Eval: CrossCodeEval benchmark for cross-file context retrieval

## Overview

[CrossCodeEval](https://crosscodeeval.github.io/) is a benchmark specifically designed to test code completion when cross-file context is required. This directly measures what Supermodel is built for.

Unlike SWE-bench (bug fixing) or HumanEval (single-file), CrossCodeEval isolates the cross-file understanding problem.

## Why This Benchmark

**The finding that matters:** "Better retrieval methods are needed for optimal results"

Their results show:
- Models fail without cross-file context
- Performance jumps with good context retrieval
- Big gap between text-based retrieval and oracle (perfect context)

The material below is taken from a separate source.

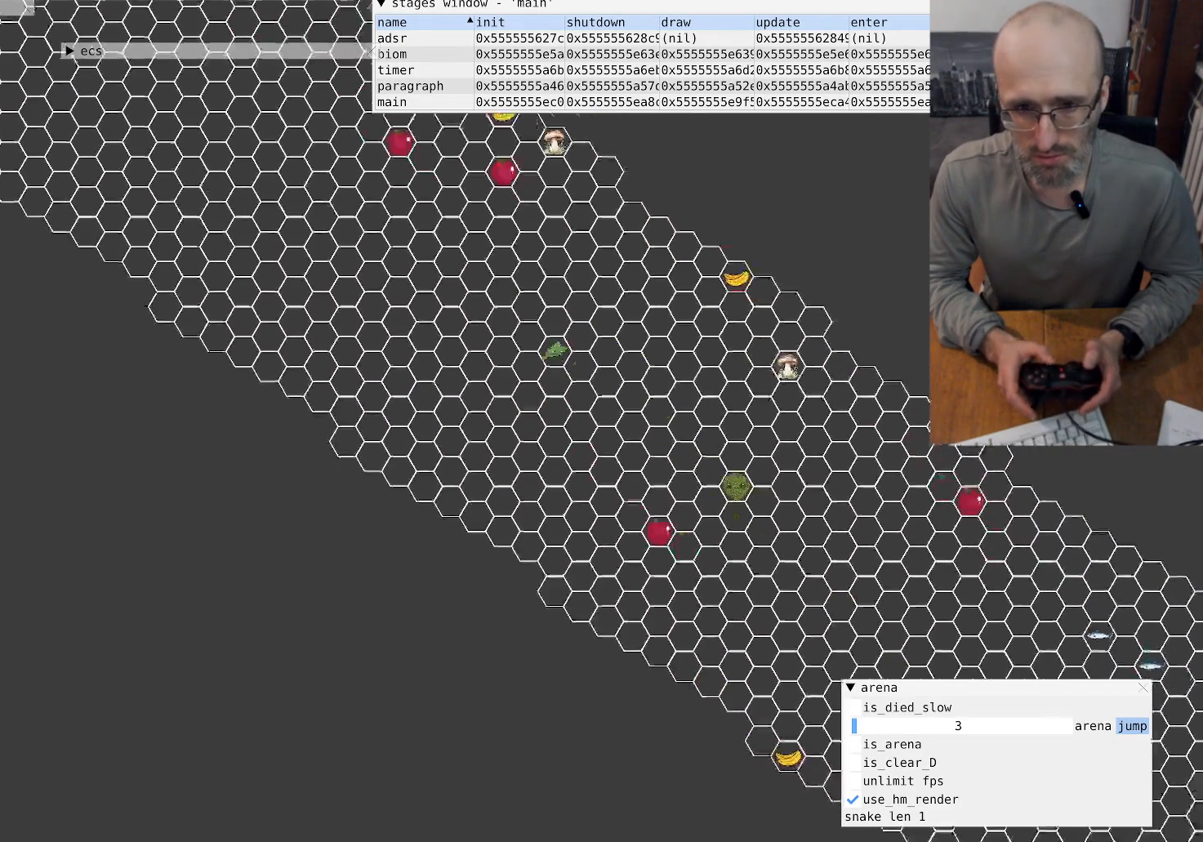
{"buttons": [], "left_stick": "up", "right_stick": "center", "events": [[133, "left_stick", "up-left"], [233, "right_stick", "center"], [267, "left_stick", "up"]]}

**Our hypothesis:** Graph-based retrieval outperforms text-based retrieval for finding relevant cross-file context.

## Benchmark Structure

**Languages:** Python, Java, TypeScript, C#

**Metrics:**
- Exact Match (EM)
- Edit Similarity (ES)
- Identifier Match (API prediction accuracy)

**Test scenarios:**
1. In-file only (baseline)
2. Retrieved context (BM25, embedding similarity, etc.)
3. Oracle context (upper bound - perfect retrieval)

## Proposed Methods

### Method 1: Import Graph Retrieval
Use dependency graph to find context.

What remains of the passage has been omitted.